Model Understanding >

Prophet

Prophet is a forecasting model from Facebook. It's a combination of linear regression and seasonalities.

Prophet Model

Prophet uses decomposable time series model defined as $ y(t) = g(t) + s(t) + h(t) + \epsilon_t $ where $g(t)$ is the trend, $s(t)$ is the seasonal (weekly and yearly), $h(t)$ is the holiday component, and $\epsilon_t$ is the error term.

Trend

Prophet supports both saturating growth and piecewise linear trends. In saturating growth, the growth rate slows down over time. In piecewise linear trends, the growth rate remains constant within each segment. Prophet allows the selection of the number of changepoints, which determines the number of piecewise linear segments. Given that coins are expected to exhibit varying trends, we use piecewise linear trends.

Seasonality

Seasonality in Prophet is modeled using a Fourier series, which is a sum of sine and cosine functions with different frequencies. This can be automatically detected by the model or manually specified by the user. In our case, we rely on automatic seasonality detection to reduce the complexity of hyperparameter tuning.

Holiday

The holiday component in Prophet is represented as a binary variable, where 1 indicates a holiday and 0 indicates a non-holiday. However, since there are no holidays in the trading dates of coins, this component is not utilized in our model.

Prophet for Air Passengers

To demonstrate model performance, we show the model's prediction results for the air passengers dataset. The cross validation process identified the best transformation to make the time series stationary and the optimal hyperparameters. The Root Mean Squared Error on the next day's closing price was used to determine the best model.

In the chart, we display the model's predictions for last split of cross validation and test data.

  1. train: Training data of the last split.
  2. validation: Validation data of the last split.
  3. prediction (train, validation): Prdiction for train and validation data period. For each row (or a sliding window) of data, predictions are made for n days into the future (where n is set to 1, 2, 7).
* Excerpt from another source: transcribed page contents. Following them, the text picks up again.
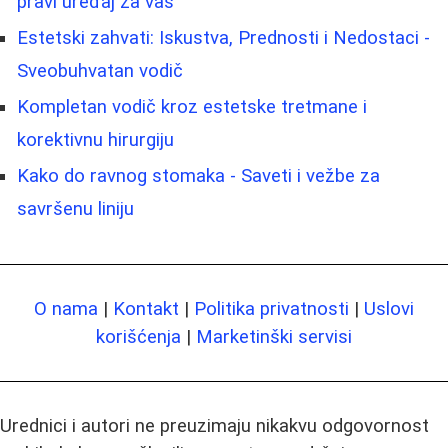
pravi uređaj za vas
Estetski zahvati: Iskustva, Prednosti i Nedostaci -
Sveobuhvatan vodič
Kompletan vodič kroz estetske tretmane i
korektivnu hirurgiju
Kako do ravnog stomaka - Saveti i vežbe za
savršenu liniju
O nama
|
Kontakt
|
Politika privatnosti
|
Uslovi
korišćenja
|
Marketinški servisi
Urednici i autori ne preuzimaju nikakvu odgovornost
The predictions are then combined into a single series of dots. Since the accuracy of predictions decreases for large n, we see some hiccups in the predictions. The predictions from the tail of the train spills into the validation period as that's future from the 'train' data period viewpoint. These are somewhat peculiar settings, but it works well in testing if the model's predictions are good enough.
  4. test(input): Test input data.
  5. test(actual): Test actual data.
  6. prediction(test): The model's prediction given the test input. There's only one prediction from the last row (or the last sliding window) of the test input which corresponds to 1, 2, 7 days later after 'test(input)'.